Meilleure concentration, meilleure technique
Pendant deux semaines, Arthur Bonnaud ne s'entraîne donc pas pour lui-même, mais le 93e joueur français assure progresser grâce à cette expérience : "On a la chance de partager des moments avec des athlètes qui nous font lever de notre canapé. On apprend énormément en les observant. On reçoit une telle qualité de balle, avec de l'intensité".
"Je me rends compte que je suis capable d'élever mes curseurs notamment au niveau de la concentration, de la technique. J'arrive à jouer un bien meilleur tennis donc c'est cool."

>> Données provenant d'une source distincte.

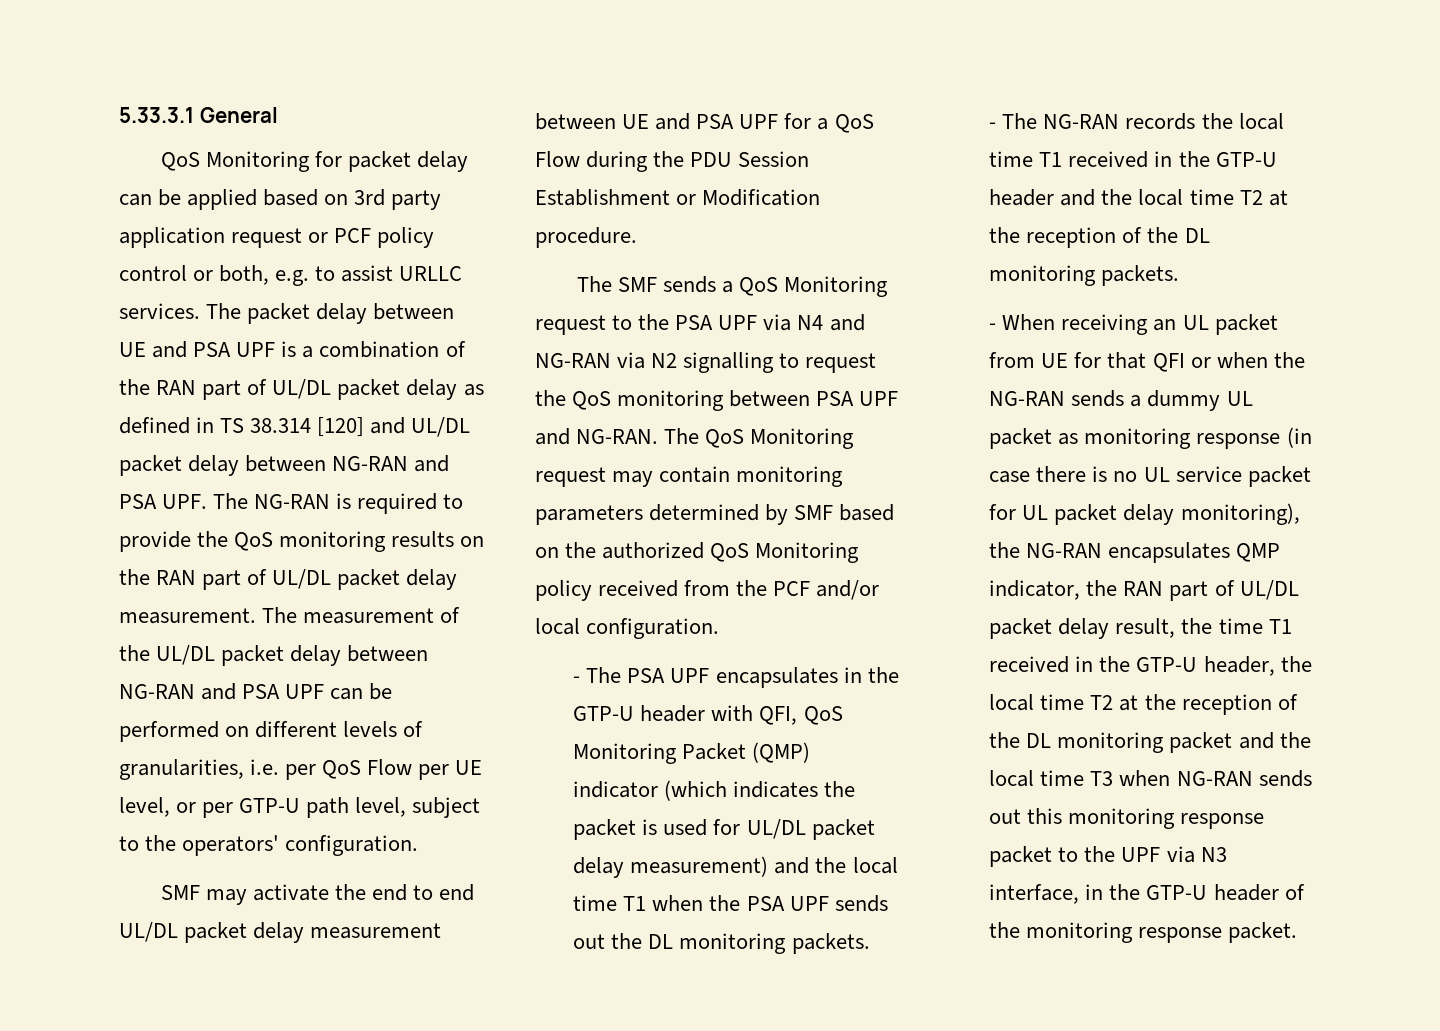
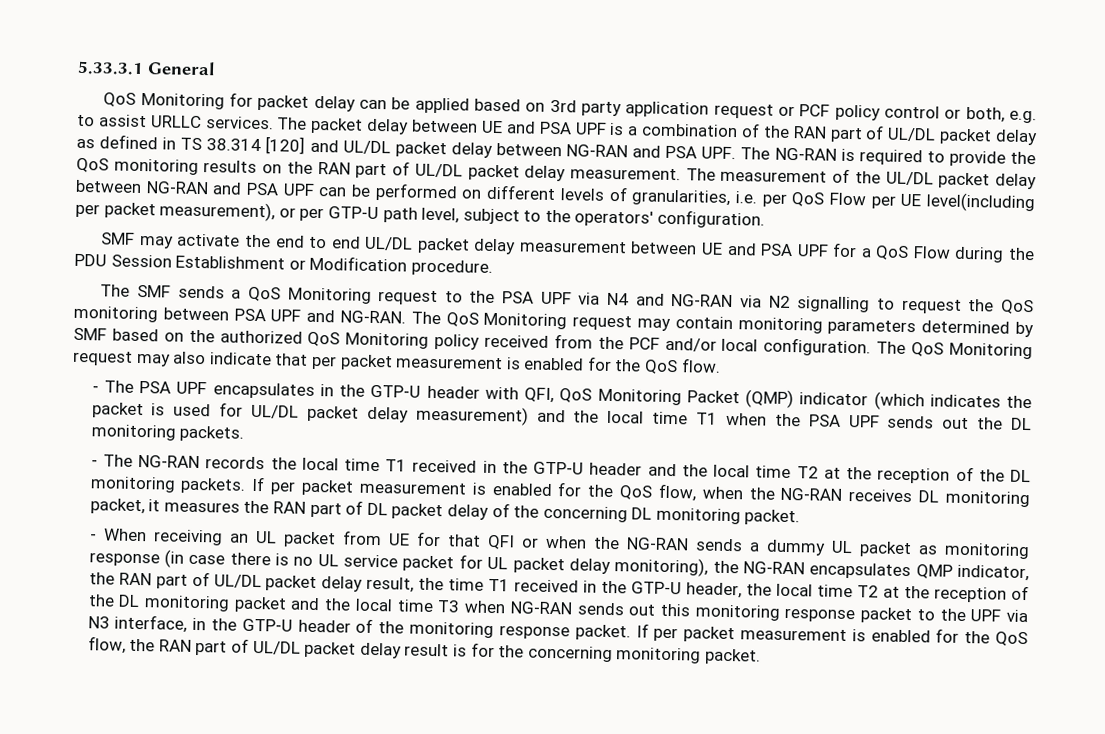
[119,797,170,817] level, -> [926,192,1036,213] [75,201,276,222] level(including per packet measurement),
(720, 628) none -> [876,341,1033,360] [72,350,721,375] The QoS Monitoring request may also indicate that per packet measurement is enabled for the QoS flow.
(1180, 275) none -> [251,476,1031,508] [89,498,801,526] If per packet measurement is enabled for the QoS flow, when the NG-RAN receives DL monitoring packet, it measures the RAN part of DL packet delay of the concerning DL monitoring packet.
(1298, 932) none -> [635,623,1028,647] [87,636,761,665] If per packet measurement is enabled for the QoS flow, the RAN part of UL/DL packet delay result is for the concerning monitoring packet.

Arthur Bonnaud, 1072e mondial et sparring-partnerà franceinfo: sport
Face à un joueur ou une joueuse du top 10 mondial, Arthur Bonnaud arrive à percevoir une différence dans les coups. "Contrairement à un 50e mondial par exemple, les top joueurs frappent chaque balle avec une vraie intention, une vraie envie de faire quelque chose. Il n'y a pas de balle de relance", illustre le sparring-partner, casquette noire à l'envers, en pointant Jack Draper avec qui il a partagé deux entraînements la semaine passée.
Après une pause d'une heure, Arthur Bonnaud traverse les allées de Roland-Garros – de rares spectateurs le reconnaissent et il arrive que certains l'arrêtent remarquant son sac de raquettes sur le dos – pour rejoindre le court numéro 2.
"Sparring-partner, c'est un métier où vous avez parfois des milliers de paires d'yeux braqués sur vous. Et juste après, vous retombez dans l'anonymat."
Constantin Malinconi, responsable service practice et sparring-partnersà franceinfo: sport
Pour son dernier échauffement de la journée, Arthur Bonnaud a rendez-vous avec Richard Gasquet, qui fait son entrée sous les applaudissements. Le sparring-partner est fébrile. Alors, quand il glisse à un membre du staff du Biterrois qu'il n'a pas l'habitude d'être autant observé, celui-ci lui assène un "respire" rempli d'encouragements. "J'étais un peu tendu car on sait que Richard participe à son dernier Roland-Garros. L'annexe était rempli. Il ne fallait pas rater les premières balles, confie Arthur Bonnaud à l'issue du quart d'heure d'échauffement. Et puis je l'ai remercié de m'avoir donné la chance de s'entraîner avec lui et je lui ai souhaité bonne chance."
L'émotion digérée et avec déjà deux heures de jeu dans les jambes, Arthur Bonnaud compte aller "se doucher, se changer et aller déjeuner tranquillement". Mais les raquettes, et le téléphone, toujours à portée de main dans le cas où un joueur ou une joueuse sollicite encore ses services.